§ Description of the task:
Reproduce every line of the data below verbatim, leaving out the pictures.

═══

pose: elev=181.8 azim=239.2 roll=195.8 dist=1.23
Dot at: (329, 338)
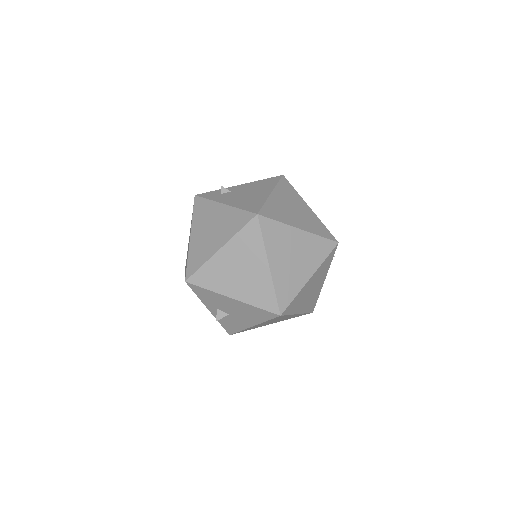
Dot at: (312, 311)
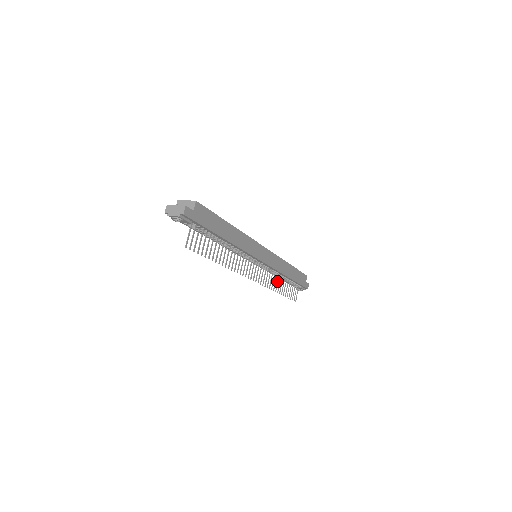
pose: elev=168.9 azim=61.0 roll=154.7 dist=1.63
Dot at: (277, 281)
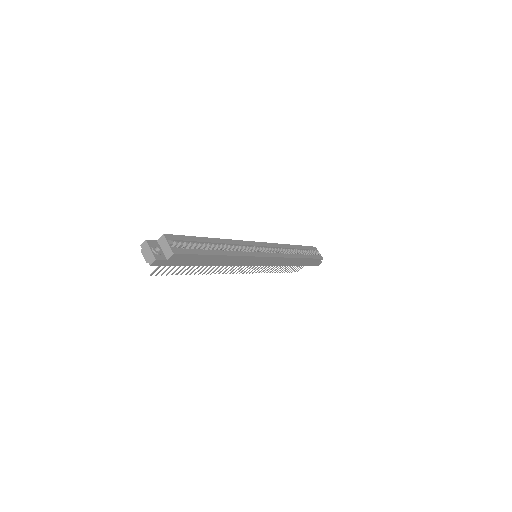
Dot at: (277, 266)
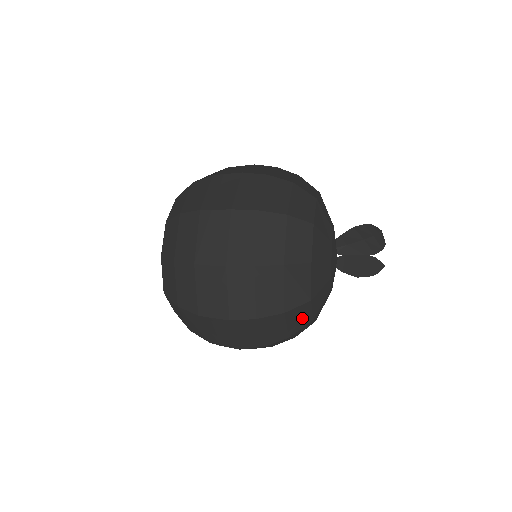
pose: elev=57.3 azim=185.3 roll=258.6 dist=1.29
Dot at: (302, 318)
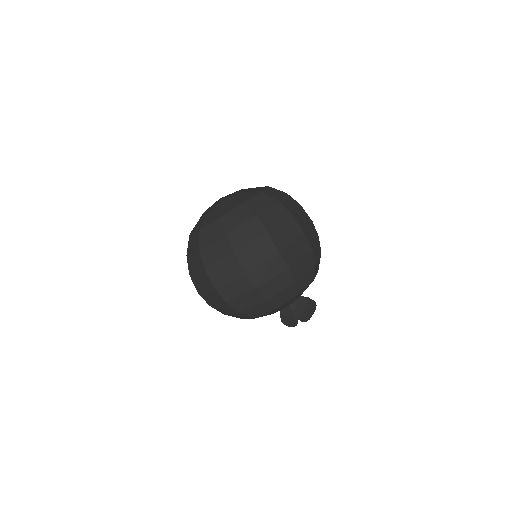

═══

§ Written reply:
pose: elev=181.8 azim=239.2 roll=195.8 dist=1.23
Dot at: (329, 338)
Dot at: (312, 311)
pose: elev=168.9 azim=61.0 roll=154.7 dist=1.63
Dot at: (277, 281)
Dot at: (277, 266)
pose: elev=57.3 azim=185.3 roll=258.6 dist=1.29
Dot at: (302, 318)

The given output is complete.